Task to complete
Return the passage about a mother's lifelong work word for word, in full.
**** Passage to read
The work you did before you were married at 18 years old would, these days, be described as "child exploitation." If it occurred in someplace outside of our occidental world, it would bring down obloquy on brand owner, importer and retailer alike. They would no doubt move manufacture elsewhere, throwing many newly unemployed families into an even greater grinding poverty than previously they endured. It would at least mean the saving of some reputations, and the salving of many a western consumer conscience.
Sweat shop or not, that work gave you your identity and your dignity as a worker, a wage-earner and a provider. First to your birth family, soon after to your own new new family. For, unlike the mythical housewife of imaginary history, you did not cease working at the point of motherhood. You continued in employment throughout your life, until retiring, at age 65, on a tiny pension and your life's savings. I only wish you and Dad has spent more of this money on yourselves in your twilight years. Instead, you did what you always wanted to do, leave it for us. To give us something you never had.
********
**** Supplied data
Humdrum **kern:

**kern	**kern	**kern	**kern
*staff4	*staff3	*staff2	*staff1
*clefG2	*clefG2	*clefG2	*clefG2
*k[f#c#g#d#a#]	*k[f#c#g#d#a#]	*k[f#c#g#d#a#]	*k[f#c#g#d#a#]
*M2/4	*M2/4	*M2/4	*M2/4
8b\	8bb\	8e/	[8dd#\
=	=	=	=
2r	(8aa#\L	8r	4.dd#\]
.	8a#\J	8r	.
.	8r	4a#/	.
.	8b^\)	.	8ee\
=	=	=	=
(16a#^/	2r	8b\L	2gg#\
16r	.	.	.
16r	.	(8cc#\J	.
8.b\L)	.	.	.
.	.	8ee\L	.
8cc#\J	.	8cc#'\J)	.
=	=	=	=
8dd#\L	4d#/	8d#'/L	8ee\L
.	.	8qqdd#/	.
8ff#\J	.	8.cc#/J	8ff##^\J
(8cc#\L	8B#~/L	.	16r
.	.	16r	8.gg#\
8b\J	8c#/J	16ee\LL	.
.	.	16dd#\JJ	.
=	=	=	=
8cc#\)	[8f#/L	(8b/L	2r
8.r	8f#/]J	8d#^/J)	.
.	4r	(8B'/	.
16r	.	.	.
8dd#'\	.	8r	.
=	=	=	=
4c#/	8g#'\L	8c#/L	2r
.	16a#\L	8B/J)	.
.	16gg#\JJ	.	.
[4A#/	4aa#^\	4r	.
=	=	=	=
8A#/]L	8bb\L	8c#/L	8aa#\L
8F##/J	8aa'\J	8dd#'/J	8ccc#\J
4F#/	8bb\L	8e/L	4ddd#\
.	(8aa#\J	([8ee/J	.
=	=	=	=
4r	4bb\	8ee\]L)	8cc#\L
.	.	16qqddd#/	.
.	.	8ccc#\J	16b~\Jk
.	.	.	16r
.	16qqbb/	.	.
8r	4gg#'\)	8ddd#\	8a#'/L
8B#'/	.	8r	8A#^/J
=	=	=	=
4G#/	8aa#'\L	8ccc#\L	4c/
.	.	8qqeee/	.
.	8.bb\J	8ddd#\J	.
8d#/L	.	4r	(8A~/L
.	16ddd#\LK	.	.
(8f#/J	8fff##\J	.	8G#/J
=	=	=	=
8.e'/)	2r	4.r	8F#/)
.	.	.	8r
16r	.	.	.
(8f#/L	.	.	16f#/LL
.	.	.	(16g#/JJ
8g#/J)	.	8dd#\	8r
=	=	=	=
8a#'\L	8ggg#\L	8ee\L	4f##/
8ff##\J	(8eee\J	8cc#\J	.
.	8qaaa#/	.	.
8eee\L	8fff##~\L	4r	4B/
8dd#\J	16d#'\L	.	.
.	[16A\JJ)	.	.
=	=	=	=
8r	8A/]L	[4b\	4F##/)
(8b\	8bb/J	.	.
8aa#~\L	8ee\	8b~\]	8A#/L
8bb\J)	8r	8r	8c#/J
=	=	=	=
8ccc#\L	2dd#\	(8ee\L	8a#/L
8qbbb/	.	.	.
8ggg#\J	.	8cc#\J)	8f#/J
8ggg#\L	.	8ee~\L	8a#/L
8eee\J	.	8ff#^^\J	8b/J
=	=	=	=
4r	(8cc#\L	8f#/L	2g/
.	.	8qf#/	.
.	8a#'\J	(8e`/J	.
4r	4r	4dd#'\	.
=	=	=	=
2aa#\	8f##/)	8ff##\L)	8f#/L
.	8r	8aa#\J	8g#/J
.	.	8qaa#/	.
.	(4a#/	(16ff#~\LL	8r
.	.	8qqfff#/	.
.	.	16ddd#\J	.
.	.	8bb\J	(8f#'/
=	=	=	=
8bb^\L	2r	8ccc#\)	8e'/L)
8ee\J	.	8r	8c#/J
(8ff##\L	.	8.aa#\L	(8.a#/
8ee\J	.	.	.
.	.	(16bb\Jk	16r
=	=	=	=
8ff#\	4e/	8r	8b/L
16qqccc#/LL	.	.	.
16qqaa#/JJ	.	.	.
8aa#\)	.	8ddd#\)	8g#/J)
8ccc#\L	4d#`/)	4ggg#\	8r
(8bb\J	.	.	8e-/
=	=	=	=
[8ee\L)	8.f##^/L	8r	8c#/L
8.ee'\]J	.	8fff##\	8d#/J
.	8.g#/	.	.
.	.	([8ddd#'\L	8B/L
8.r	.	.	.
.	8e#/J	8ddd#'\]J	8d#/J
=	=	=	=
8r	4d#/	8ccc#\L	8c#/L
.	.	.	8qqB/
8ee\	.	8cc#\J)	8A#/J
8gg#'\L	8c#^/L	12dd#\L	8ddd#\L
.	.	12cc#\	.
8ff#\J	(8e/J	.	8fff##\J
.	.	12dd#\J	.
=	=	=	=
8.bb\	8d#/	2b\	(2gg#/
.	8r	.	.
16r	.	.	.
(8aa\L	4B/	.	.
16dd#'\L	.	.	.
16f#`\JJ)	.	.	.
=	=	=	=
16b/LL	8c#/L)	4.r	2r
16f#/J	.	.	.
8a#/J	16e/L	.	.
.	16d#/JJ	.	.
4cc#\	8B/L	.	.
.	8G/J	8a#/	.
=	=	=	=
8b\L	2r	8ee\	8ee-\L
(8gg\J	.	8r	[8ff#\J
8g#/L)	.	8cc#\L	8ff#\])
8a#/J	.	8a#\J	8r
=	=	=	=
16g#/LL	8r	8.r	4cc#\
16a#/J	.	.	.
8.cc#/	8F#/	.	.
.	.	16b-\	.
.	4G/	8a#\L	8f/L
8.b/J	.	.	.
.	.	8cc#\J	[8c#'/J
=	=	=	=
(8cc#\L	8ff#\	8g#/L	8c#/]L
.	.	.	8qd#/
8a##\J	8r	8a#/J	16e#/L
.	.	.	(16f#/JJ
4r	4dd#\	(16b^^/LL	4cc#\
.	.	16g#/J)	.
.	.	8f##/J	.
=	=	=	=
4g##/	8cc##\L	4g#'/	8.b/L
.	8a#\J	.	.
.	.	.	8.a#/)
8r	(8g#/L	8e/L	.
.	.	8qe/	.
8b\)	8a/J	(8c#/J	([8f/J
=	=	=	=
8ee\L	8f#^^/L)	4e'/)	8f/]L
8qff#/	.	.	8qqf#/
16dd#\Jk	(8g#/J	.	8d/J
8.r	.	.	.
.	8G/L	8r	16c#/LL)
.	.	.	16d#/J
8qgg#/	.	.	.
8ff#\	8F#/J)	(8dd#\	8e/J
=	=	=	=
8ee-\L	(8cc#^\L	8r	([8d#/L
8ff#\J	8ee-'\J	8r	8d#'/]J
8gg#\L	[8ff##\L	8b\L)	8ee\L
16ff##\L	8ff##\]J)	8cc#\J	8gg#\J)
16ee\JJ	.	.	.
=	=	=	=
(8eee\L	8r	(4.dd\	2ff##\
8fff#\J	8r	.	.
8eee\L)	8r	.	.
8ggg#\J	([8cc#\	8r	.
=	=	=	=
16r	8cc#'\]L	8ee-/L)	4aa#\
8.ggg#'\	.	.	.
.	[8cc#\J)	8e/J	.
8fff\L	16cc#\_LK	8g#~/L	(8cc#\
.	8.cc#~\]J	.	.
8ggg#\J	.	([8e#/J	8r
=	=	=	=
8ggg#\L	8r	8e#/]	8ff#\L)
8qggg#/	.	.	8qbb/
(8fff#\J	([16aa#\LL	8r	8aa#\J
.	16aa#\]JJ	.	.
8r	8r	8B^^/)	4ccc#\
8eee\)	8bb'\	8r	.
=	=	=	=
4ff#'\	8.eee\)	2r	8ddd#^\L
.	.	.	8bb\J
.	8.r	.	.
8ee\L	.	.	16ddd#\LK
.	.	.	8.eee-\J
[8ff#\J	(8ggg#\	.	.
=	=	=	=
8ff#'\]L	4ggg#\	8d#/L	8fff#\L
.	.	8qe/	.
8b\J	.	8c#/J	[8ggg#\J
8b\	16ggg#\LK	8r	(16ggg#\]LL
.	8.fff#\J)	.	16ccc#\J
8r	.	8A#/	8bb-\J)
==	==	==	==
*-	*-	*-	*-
********
Reply to the task
The work you did before you were married at 18 years old would, these days, be described as "child exploitation." If it occurred in someplace outside of our occidental world, it would bring down obloquy on brand owner, importer and retailer alike. They would no doubt move manufacture elsewhere, throwing many newly unemployed families into an even greater grinding poverty than previously they endured. It would at least mean the saving of some reputations, and the salving of many a western consumer conscience.
Sweat shop or not, that work gave you your identity and your dignity as a worker, a wage-earner and a provider. First to your birth family, soon after to your own new new family. For, unlike the mythical housewife of imaginary history, you did not cease working at the point of motherhood. You continued in employment throughout your life, until retiring, at age 65, on a tiny pension and your life's savings. I only wish you and Dad has spent more of this money on yourselves in your twilight years. Instead, you did what you always wanted to do, leave it for us. To give us something you never had.